Guterres: "Brasilien ist eine große Demokratie"

Die Gewalt wurde international scharf verurteilt. Bundeskanzler Olaf Scholz (SPD) erklärte, die gewalttätigen Attacken seien ein Angriff auf die Demokratie, der nicht zu tolerieren sei. US-Präsident Joe Biden nannte den Angriff „ungeheuerlich“. Er versicherte auf Twitter, die demokratischen Institutionen Brasiliens hätten die vollständige Unterstützung der USA und er freue sich auf seine weitere Zusammenarbeit mit dem brasilianischen Präsidenten Lula.

UN-Generalsekreter António Guterres erklärte, der Willen des brasilianischen Volkes müsse respektiert werden. Er habe vollstes Vertrauen in die brasilianischen Institutionen habe. „Brasilien ist eine große Demokratie.“ Auch zahlreiche Staats- und Regierungschefs lateinamerikanischer Länder äußerten ihre Solidarität.

Sicherheitschef wurde entlassen

Lula bezeichnete die Angreifer als Faschisten und warf der Polizei „Inkompetenz, Böswilligkeit oder Bosheit“ vor, weil sie nicht eingegriffen hatte. Vor allem die Militärpolizei gehört zu den treuesten Anhängern Bolsonaros. Der Sicherheitschef der Hauptstadt Brasília, ehemaliger Justizminister der Bolsonaro-Regierung, wurde aus dem Amt entlassen. Der Gouverneur des Distrikts Brasília, Ibaneis Rocha, - ebenfalls ein Bolsonaro-Verbündeter - wurde vom Obersten Gerichtshof für 90 Tage suspendiert.

Rocha hatte versichert, die Lage unter Kontrolle zu haben, obwohl bereits am Samstag zahlreiche Busse mit Demonstranten in Brasília angekommen waren. Trotz der Bitte des Justizministeriums, den Platz zwischen dem Kongress, dem Obersten Gericht und dem Justizministerium zu sperren, wurden Demonstranten mit Polizei-Eskorte dorthin geleitet, wie Videos zeigen. Die Szenen erinnern an den Sturm auf das US-amerikanische Kapitol am 6. Januar 2021.

Bolsonaro war vor der Amtsübergabe an Lula auf Anraten seiner Anwälte in die USA gereist, um sich strafrechtlichen Ermittlungen zu entziehen.
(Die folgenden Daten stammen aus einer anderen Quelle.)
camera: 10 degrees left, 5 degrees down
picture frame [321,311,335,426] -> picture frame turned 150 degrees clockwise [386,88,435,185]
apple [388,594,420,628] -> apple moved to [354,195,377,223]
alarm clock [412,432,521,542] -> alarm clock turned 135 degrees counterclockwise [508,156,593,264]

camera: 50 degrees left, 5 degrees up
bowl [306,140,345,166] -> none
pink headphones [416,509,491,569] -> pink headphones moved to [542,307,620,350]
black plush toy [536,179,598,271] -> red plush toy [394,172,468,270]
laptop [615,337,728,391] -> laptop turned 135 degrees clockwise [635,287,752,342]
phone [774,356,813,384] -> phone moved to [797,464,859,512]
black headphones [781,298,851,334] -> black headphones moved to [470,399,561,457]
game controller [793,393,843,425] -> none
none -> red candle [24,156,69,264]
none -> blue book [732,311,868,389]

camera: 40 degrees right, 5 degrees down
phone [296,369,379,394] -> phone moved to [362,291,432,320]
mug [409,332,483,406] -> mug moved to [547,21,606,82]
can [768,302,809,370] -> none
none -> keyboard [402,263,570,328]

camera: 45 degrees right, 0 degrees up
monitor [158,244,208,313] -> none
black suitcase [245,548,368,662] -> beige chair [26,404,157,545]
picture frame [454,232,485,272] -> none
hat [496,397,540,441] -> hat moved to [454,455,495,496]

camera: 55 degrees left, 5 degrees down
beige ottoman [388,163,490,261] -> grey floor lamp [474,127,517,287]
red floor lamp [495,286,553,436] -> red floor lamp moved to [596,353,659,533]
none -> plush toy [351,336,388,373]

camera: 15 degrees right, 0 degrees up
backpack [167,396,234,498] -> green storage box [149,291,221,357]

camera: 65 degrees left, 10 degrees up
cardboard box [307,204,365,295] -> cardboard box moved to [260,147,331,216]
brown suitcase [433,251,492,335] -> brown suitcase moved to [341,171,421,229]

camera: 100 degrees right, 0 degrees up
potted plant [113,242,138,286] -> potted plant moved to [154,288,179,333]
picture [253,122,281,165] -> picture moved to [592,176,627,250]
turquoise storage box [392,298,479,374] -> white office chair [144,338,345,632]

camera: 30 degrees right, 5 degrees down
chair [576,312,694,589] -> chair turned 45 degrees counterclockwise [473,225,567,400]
Vor seinem Abflug rief er seine Anhänger zum Kampf gegen Lula auf. Er weise unbewiesene Vorwürfe zurück, erklärte er in der Nacht auf Montag. Während seiner Amtszeit habe er sich immer im Rahmen der von der Verfassung vorgegebenen Grenzen bewegt. Plünderungen und der Überfall öffentlicher Gebäude entsprächen nicht den Regeln.